In combination with #1132, this could introduce the following model:

• Create an App. Until it has has created at least one child resource, it can simply be deleted.
• On first reconciliation / install, add a finalizer to the App resource immediately before writing other resources to the cluster, but after validating the service account's read access to the cluster.
  • At the same time, add an ownerReference with blockOwnerDeletion to the ServiceAccount used by the App.†
• On deletion, the serviceAccount will still be valid (possibly with a deletionTimestamp) when the App is deleted.
• When changing spec.serviceAccountName, the new ServiceAccount will need to be added as an ownerReference at the same time the old service account is removed. Note that if the new serviceAccountName does not point to a valid service account, we could have the same problem.
• It's not clear to me what should be done with respect to ownerReferences when spec.serviceAccountName is empty.
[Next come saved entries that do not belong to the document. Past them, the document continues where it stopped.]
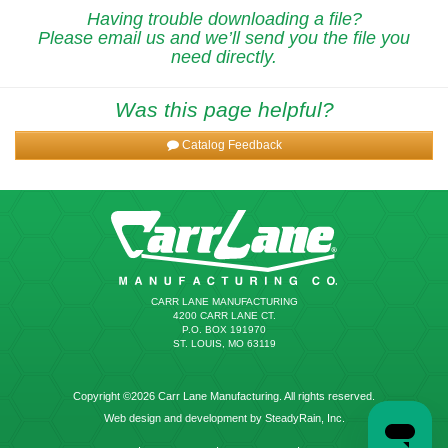
Having trouble downloading a file?
Please email us and we’ll send you the file you
need directly.
Was this page helpful?
Catalog Feedback
CARR LANE MANUFACTURING
4200 CARR LANE CT.
P.O. BOX 191970
ST. LOUIS, MO 63119
Copyright ©2026 Carr Lane Manufacturing. All rights reserved.
Web design and development by SteadyRain, Inc.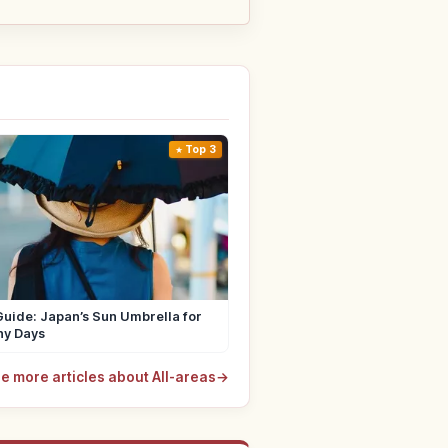
Top 3
uide: Japan’s Sun Umbrella for
ny Days
e more articles about All-areas
→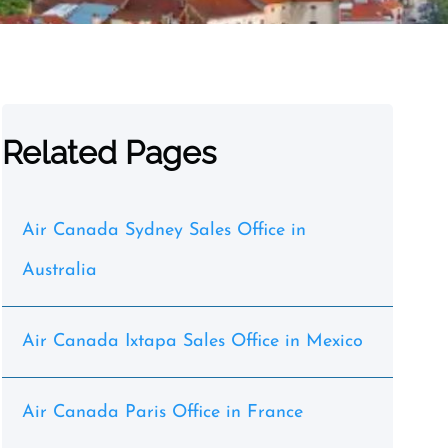
Related Pages
Air Canada Sydney Sales Office in
Australia
Air Canada Ixtapa Sales Office in Mexico
Air Canada Paris Office in France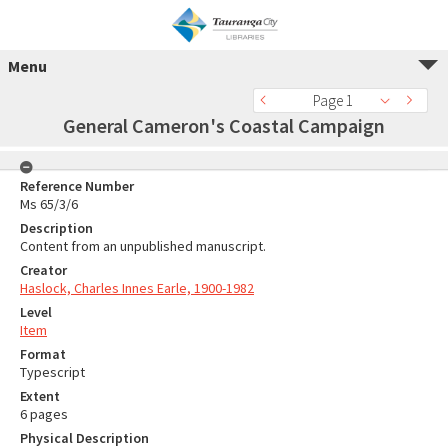
Menu
Page 1
General Cameron's Coastal Campaign
Reference Number
Ms 65/3/6
Description
Content from an unpublished manuscript.
Creator
Haslock, Charles Innes Earle, 1900-1982
Level
Item
Format
Typescript
Extent
6 pages
Physical Description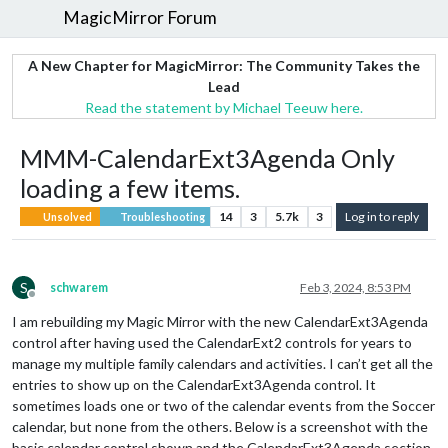
MagicMirror Forum
A New Chapter for MagicMirror: The Community Takes the
Lead
Read the statement by Michael Teeuw here.
MMM-CalendarExt3Agenda Only
loading a few items.
14
3
5.7k
3
Log in to reply
Unsolved
Troubleshooting
S
schwarem
Feb 3, 2024, 8:53 PM
Offline
I am rebuilding my Magic Mirror with the new CalendarExt3Agenda
control after having used the CalendarExt2 controls for years to
manage my multiple family calendars and activities. I can’t get all the
entries to show up on the CalendarExt3Agenda control. It
sometimes loads one or two of the calendar events from the Soccer
calendar, but none from the others. Below is a screenshot with the
basic calendar control shown and the CalendarExt3Agenda section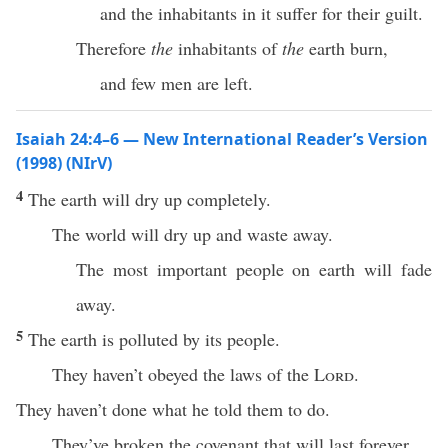
and the inhabitants in it suffer for their guilt.
Therefore
the
inhabitants of
the
earth burn,
and few men are left.
Isaiah 24:4–6 — New International Reader’s Version
(1998) (NIrV)
4
The earth will dry up completely.
The world will dry up and waste away.
The most important people on earth will fade
away.
5
The earth is polluted by its people.
They haven’t obeyed the laws of the
Lord
.
They haven’t done what he told them to do.
They’ve broken the covenant that will last forever.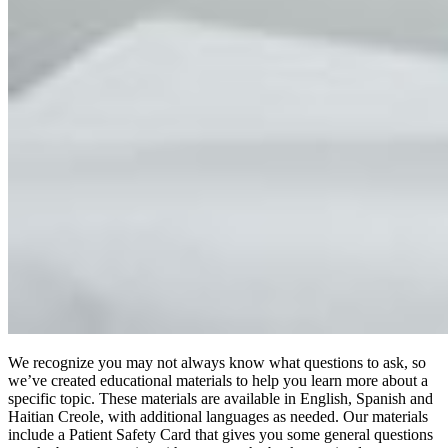
We recognize you may not always know what questions to ask, so
we’ve created educational materials to help you learn more about a
specific topic. These materials are available in English, Spanish and
Haitian Creole, with additional languages as needed. Our materials
include a Patient Safety Card that gives you some general questions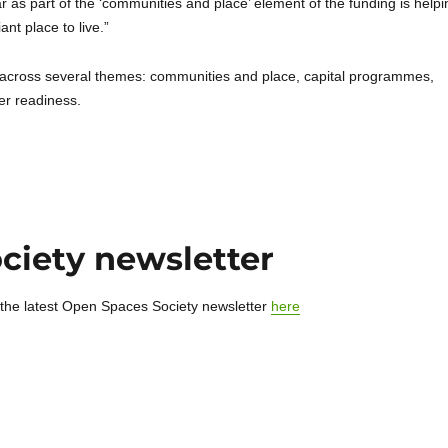
ar as part of the ‘communities and place’ element of the funding is helpi
nt place to live.”
n across several themes: communities and place, capital programmes,
er readiness.
ciety newsletter
 the latest Open Spaces Society newsletter
here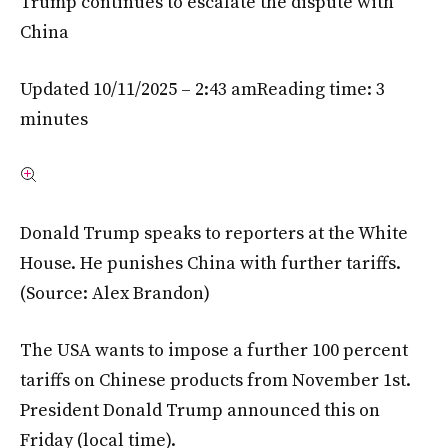
Trump continues to escalate the dispute with
China
Updated 10/11/2025 – 2:43 am
Reading time: 3
minutes
Donald Trump speaks to reporters at the White
House. He punishes China with further tariffs.
(Source: Alex Brandon)
The USA wants to impose a further 100 percent
tariffs on Chinese products from November 1st.
President Donald Trump announced this on
Friday (local time).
† Note that adding this ownerReference may change an App from being an independent object to an object subject to garbage collection, i.e. if the ServiceAccount is deleted. If the App is part of some larger constellation like a PackageInstall, it will have two ownerReferences, and both will need to be deleted.

[ryanjbaxter]

What is the best way to resolve this once you get into this stat? You can't recreate the service account because the namespace is Terminating so I am not sure how you actually delete the apps to allow the namespace to be deleted.

[praveenrewar]

@ryanjbaxter If you are already in this state, then you can remove the finalizers on the App CR. This might have side effect, if there were any resources created outside the namespace by the App, then those would still remain.

[ragaskar]

So ... I got this wedged pretty good just now when a tanzu package install of cert manager failed on a vCenter 8 TKG 2.2 cluster. Not totally sure that is supposed to work -- but I couldn't edit the finalizers on the App CR because kubectl claimed it couldn't find the app (even though it was letting me edit it). I finally had to issue a "create namespace cert-manager" and THEN kubectl let me edit the app and remove the finalizers. I also had to remove some remaining cert manager service account stuff (clusterrole, maybe some other cluster-scoped stuff) by hand. n.b., you have to "replace" finalizers with an empty array -- just deleting the key will leave the original value there and it will stay stuck.

I'm fairly new to k8s, but this is definitely one of the trickier situations I've had to try to get myself out of. Any additional pointers or automated things that could have been done would have helped me.

EDIT: by the way, for others experiencing this problem, I'll share my root issue as a possible lead (as someone new to k8s, a hint like this would've help me a lot). Deep under the hood, (i.e., PackageInstall -> App -> ... -> ReplicaSet -> ) pods were failing to spin up in the cert-manager namespace due to lack of permissions (the namespace did not allow privileged pods). Instead of trying to "delete" my way out at the namespace level, I gather the "right" way to fix would have been to update the namespace to allow privileged pods (depends on your k8s version, but for me it required adding a label) and then retrying the pod deploy. I think this would have happened automatically on some cadence, but in my case, I was able to speed it up by deleting the failing ReplicaSets, which were then immediately re-created by the parent App and then, since the namespace now had the right permissions, the pods deployed within seconds. Again, being new to k8s, deleting this resource to "retry" seemed pretty scary to me (am I going to break something?), but might be an obvious step to someone more experienced. Anything the tool could have done to give me more hints around figuring this out would have been helpful. e.g., maybe errors from pods could be rolled up somehow and displayed at time of failure vs. me having to "know" where to look for the error I need to fix (some of this isn't really in kapp's domain, to be fair).